**Qué hacer**
a – Enumera todas las ciudades que se nombran en el relato sobre el viaje a Colombia.
b – Según el relato sobre el viaje a Colombia, ¿por qué fue a pie al liceo “Louis Pasteur”?

**Texto de lectura**
......
El caso es que no me quedó más remedio que pagar la comidita (más mala que cara) cuando dejé el hotel la mañana siguiente, usando en fin de cuentas mi tarjeta. Todo el tiempo que estuve en Colombia anduve corto de dinero. Al regresar a París, ordenando cosas, descubrí que no solo tenía algunos dólares, sino un puñado de pesos. Pero en Medellín tardé en descubrir un banco frente a mi hotel y en sacar efectivo con mi tarjeta. Pero al dejar mi hotel en Bogotá estaba de nuevo con pocos pesos y no tardaría en descubrir que había agotado la cantidad que esa semana podía retirar con tarjeta.
Por suerte, en el inmenso shopping center Andino, de la carrera 11ª, cerca del hotel,  había una casa de cambio donde compré euros con parte de los euros que había traído.

En el liceo “Louis Pasteur”

Los franceses tuvieron la clarividencia de hospedarme a siete cuadras del liceo, así que fui a pie en un corto, pero agradable paseo.
Tras cruzar el sólido portón y dejar mi carné de identidad al guardián (el pasaporte lo mantuve siempre en las cajas fuertes de mi habitación, lo mismo en Bogotá que en Medellín), me dirigí a la recepción, donde no tardó en venir a saludarme el director, un tipo joven, dinámico y elegantísimo. En el magnífico anfiteatro donde hice la mayoría de mis actividades, me esperaban un centenar de niños expectantes. Hice dos encuentros seguidos, primero con los de quinto-sexto y luego con otros más chiquitos.
......
**Datos proporcionados**
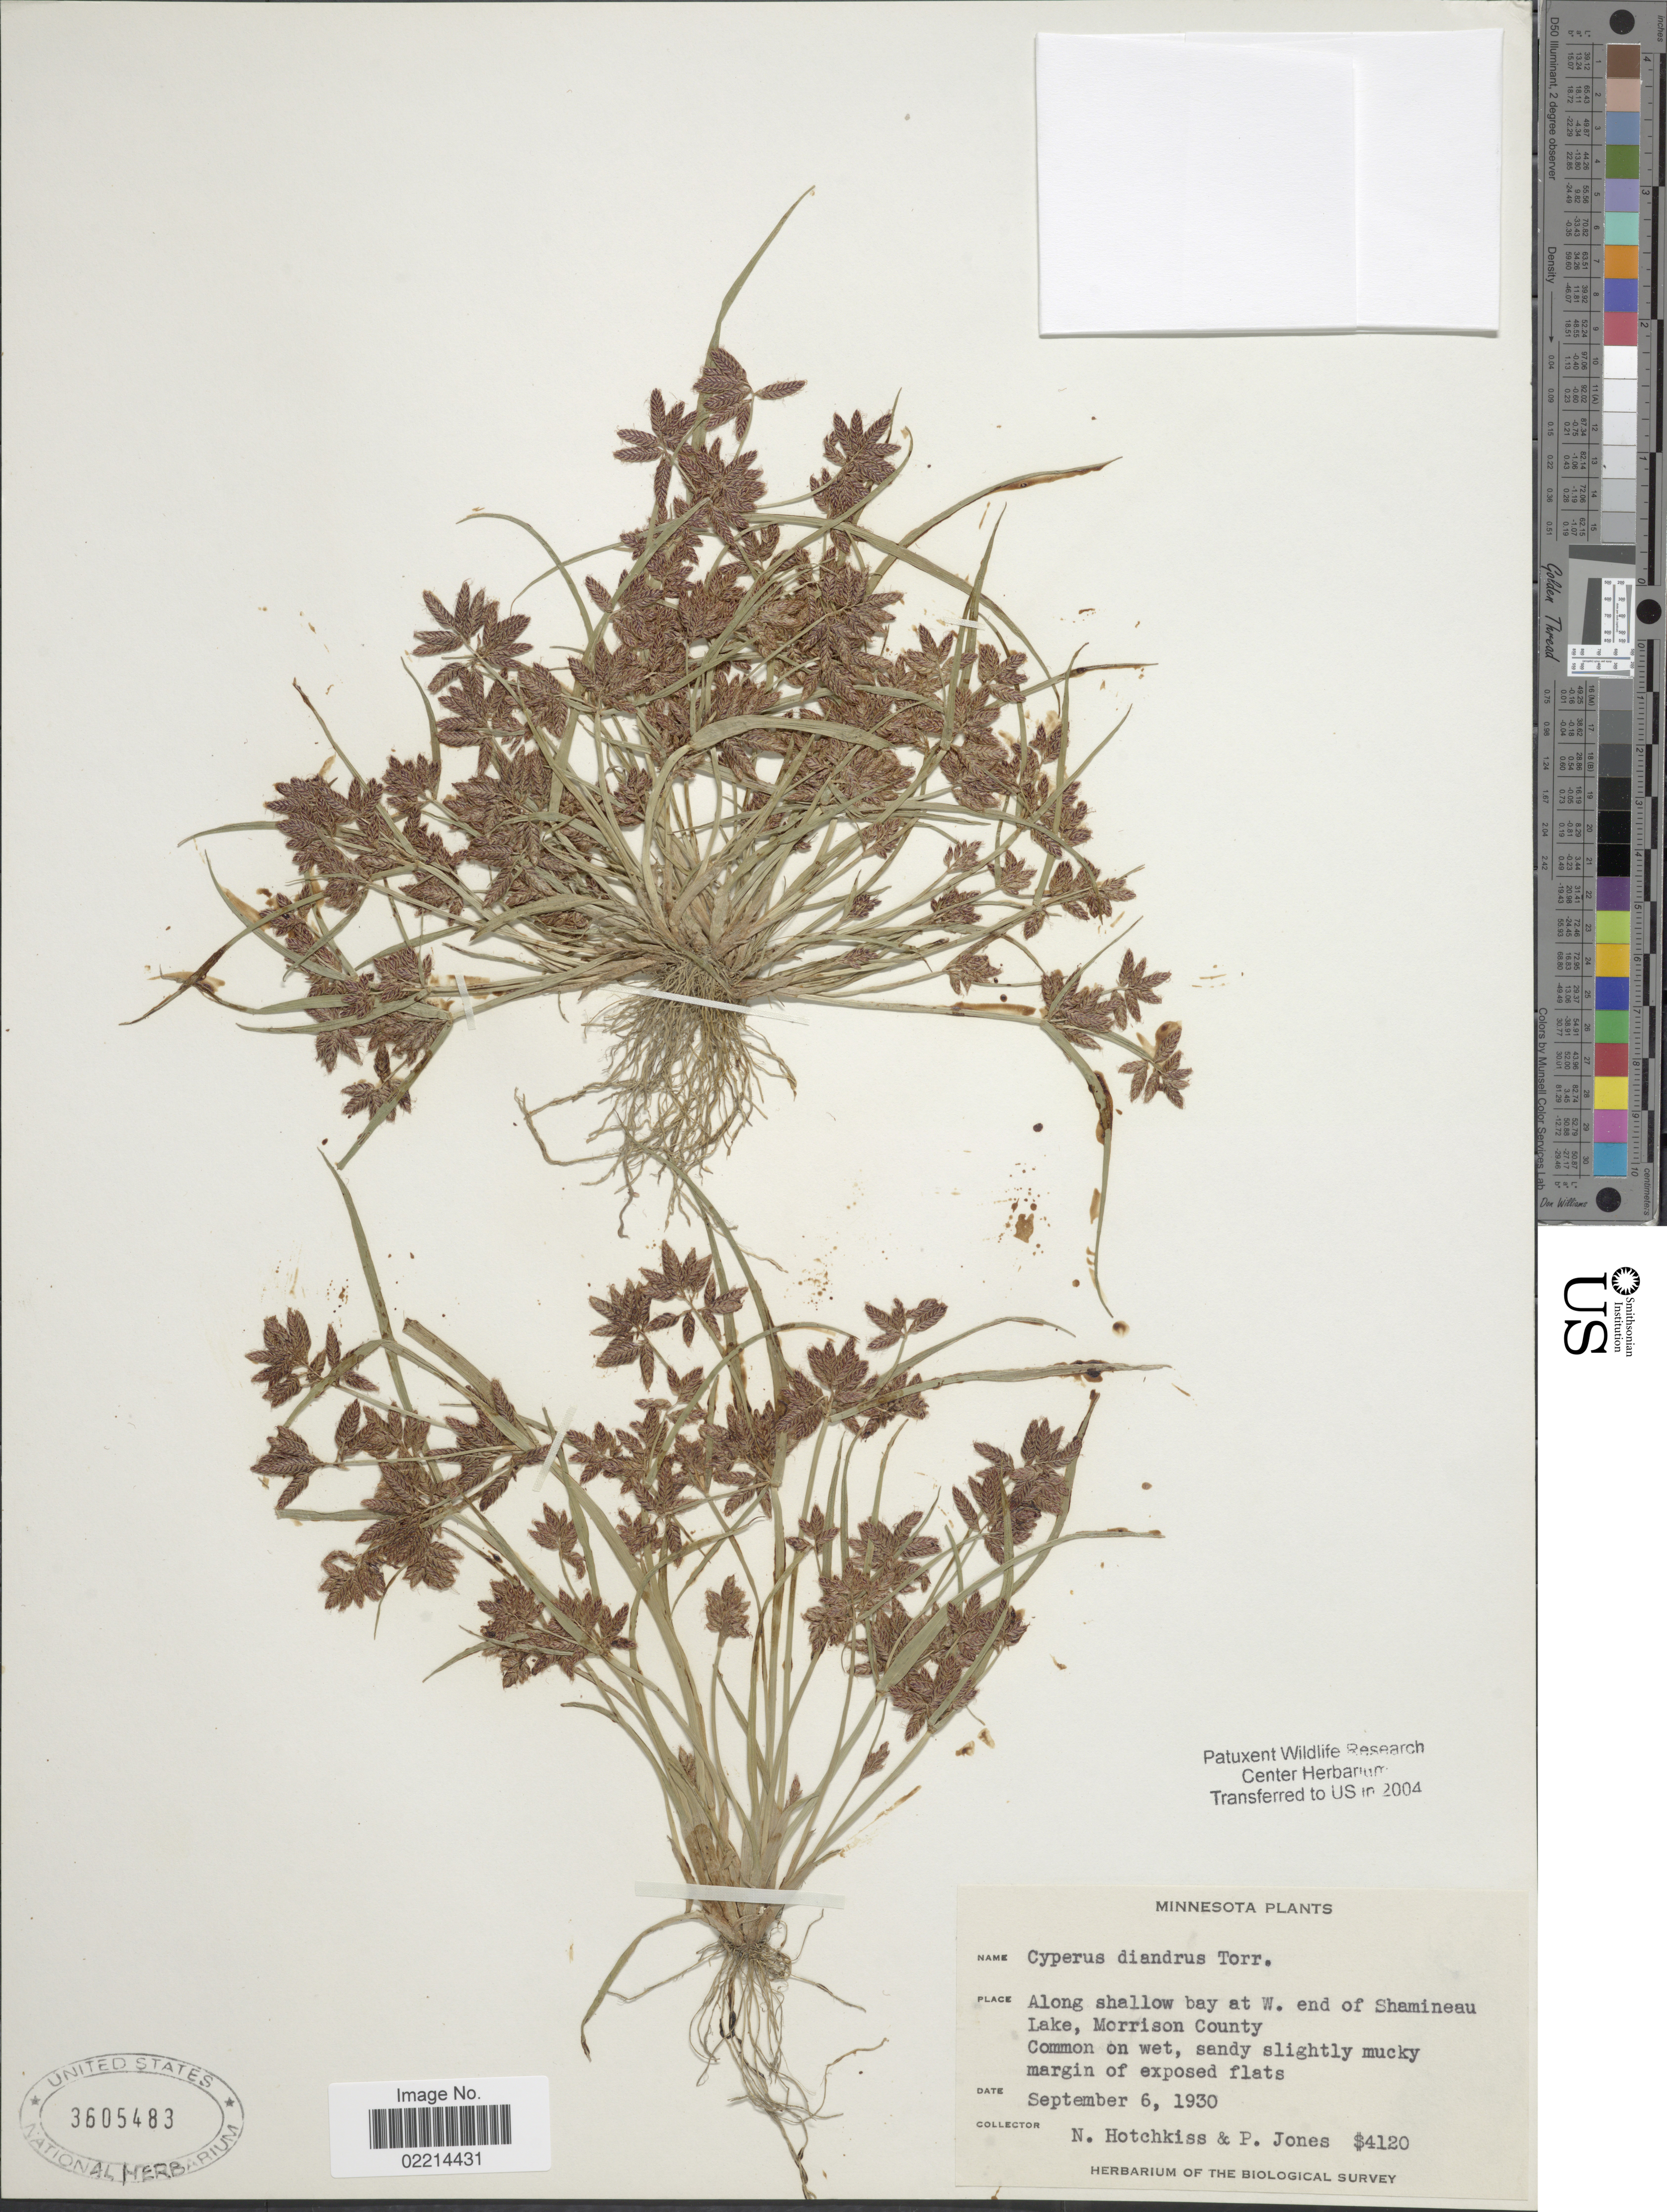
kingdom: Plantae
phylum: Tracheophyta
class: Liliopsida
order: Poales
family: Cyperaceae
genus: Cyperus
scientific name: Cyperus diandrus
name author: Torr.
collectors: N. Hotchkiss & P. Jones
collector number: $4120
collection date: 1930-09-06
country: United States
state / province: Minnesota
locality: Along shallow bay at W. end of Shamineau Lake, Morrison County.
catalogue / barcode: US 3605483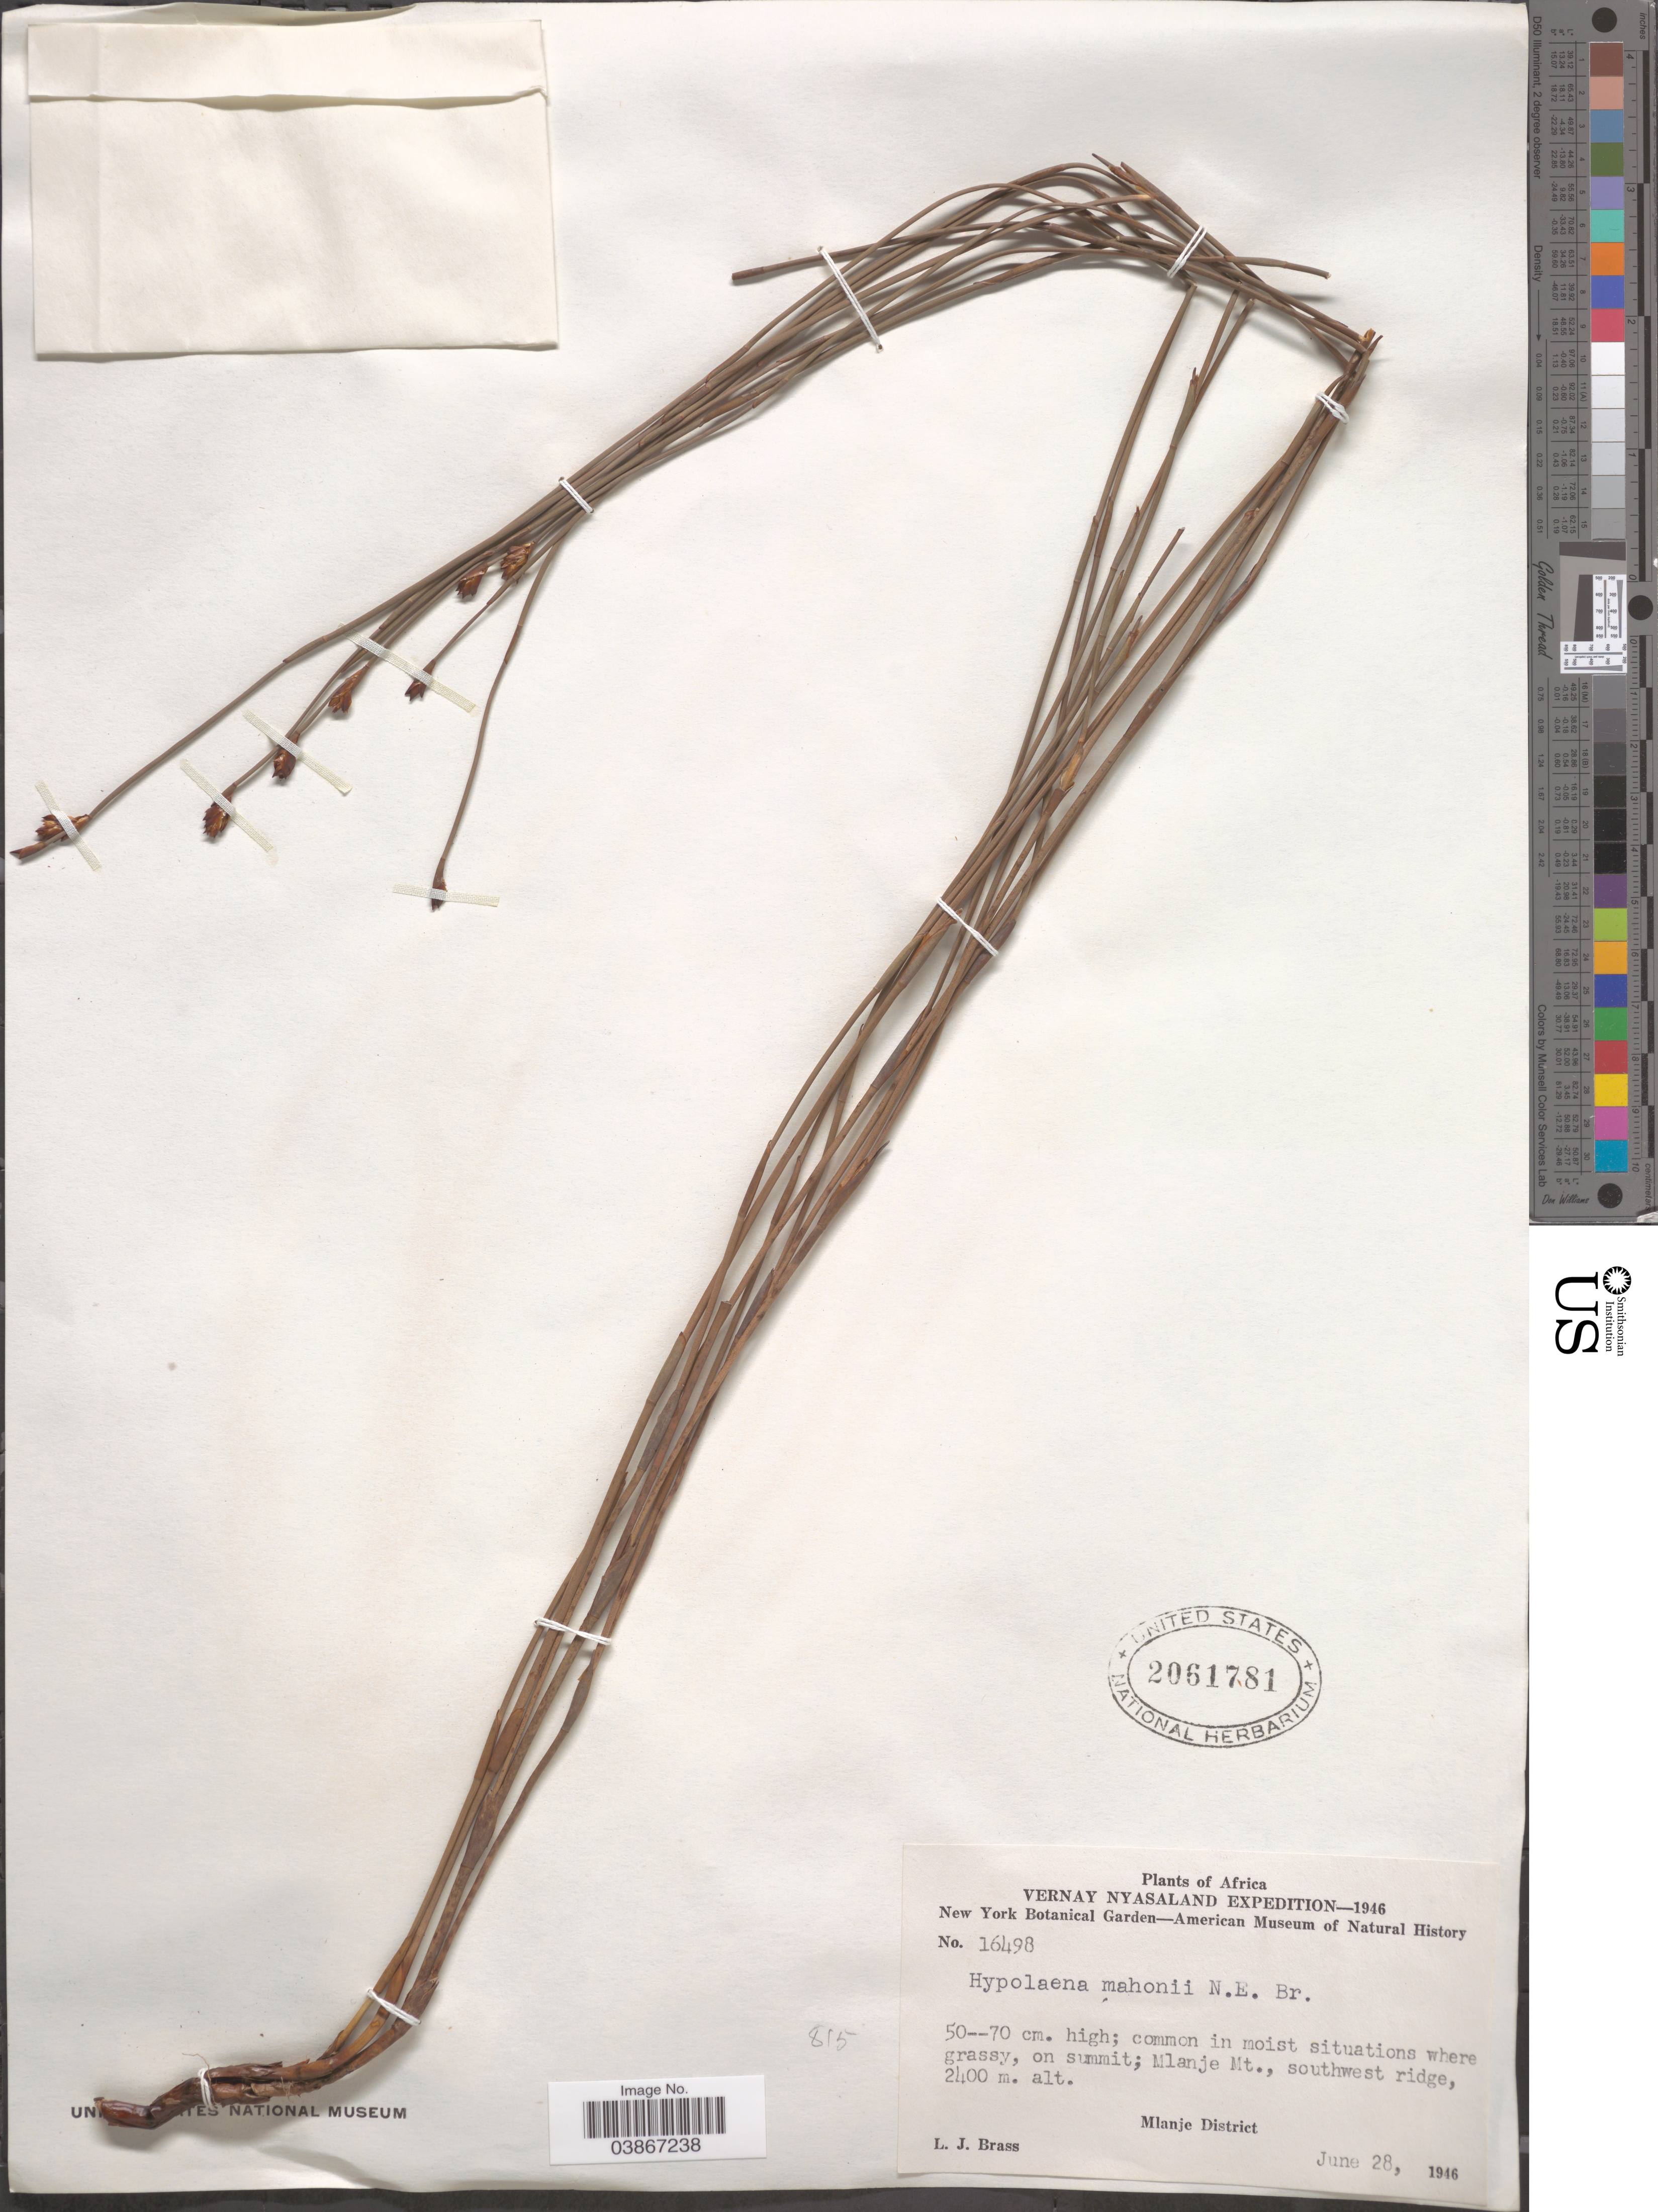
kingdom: Plantae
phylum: Tracheophyta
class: Liliopsida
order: Poales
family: Restionaceae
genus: Hypolaena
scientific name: Hypolaena mahonii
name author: N.E. Br.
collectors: L. J. Brass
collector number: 16498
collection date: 1946-06-28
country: Malawi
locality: Africa. Vernay Nyasaland. Mlanje Mt., southwest ridge. Mlanje District.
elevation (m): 2400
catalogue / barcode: US 2061781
......
**Respuestas del ejercicio**
a – París, Medellín y Bogotá.

b – Fue a pie porque los franceses lo hospedaron a siete cuadras del liceo, así que el trayecto era un paseo corto.